Argentina's unpopular banking freeze was lifted Tuesday under a government's plan to convert peoples' deposits into bonds. The plan has met with widespread public skepticism.
Argentine President Eduardo Duhalde's cabinet chief called Tuesday "D-Day" for the country's banking freeze, which began six months ago in an effort to restore order to the country's banking system.
The plan is a slow and unpopular process by which most Argentines will have to wait five or 10 years to get their money.
But the government insists this plan, which calls for converting people's savings into bonds, is the only way to re-open banks without risking the collapse of Argentina's banking system.
"There are so many lies," says a woman outside a bank in downtown Buenos Aires. "This is another one. It raises doubts."
Very few people went to their banks Tuesday to claim bonds.
"We know a lot of people are not in agreement," Mr. Duhalde's spokesman Eduardo Amadeo says. "But for better or worse, the government has an obligation to solve Argentina's economic crisis."
The bond plans vary from bank to bank and details are so uncertain that La Nacion, one of Argentina's leading newspapers, advised account holders not to make any quick decisions.

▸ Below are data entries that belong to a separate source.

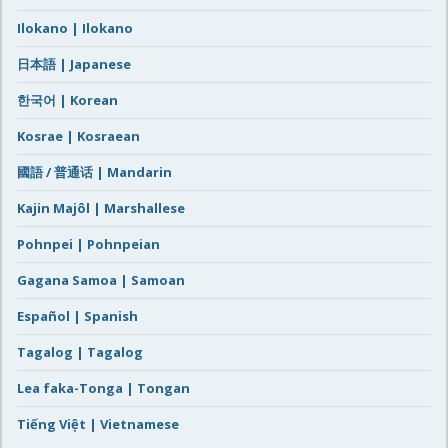
Ilokano | Ilokano
日本語 | Japanese
한국어 | Korean
Kosrae | Kosraean
國語 / 普通话 | Mandarin
Kajin Majôl | Marshallese
Pohnpei | Pohnpeian
Gagana Samoa | Samoan
Español | Spanish
Tagalog | Tagalog
Lea faka-Tonga | Tongan
Tiếng Việt | Vietnamese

The government's bond plan gives account holders two basic options: If they are willing to accept devalued pesos, even though their deposits are in U.S. dollars, they can withdraw their money over a period of five years. If they want dollars, it will take 10 years to recoup their savings. Depositors also have the option of doing nothing in the hope that one-day all restrictions on bank withdrawals will be lifted. Either way, analysts predict, most people will not get all their money back.
There is an estimated $22.5 billion frozen in Argentina's banks. For many depositors, it is their life savings.
When the country's economy began to collapse last year, then-President Fernando de la Rua imposed the banking freeze. The move sparked bloody riots that claimed 30 lives and toppled de la Rua's government.
The International Monetary Fund imposed the lifting of the banking freeze as a condition to obtaining an emergency loan. So far, the IMF has not said publicly whether this bond plan is the medicine Argentina needs to treat the worst economic crisis in its history.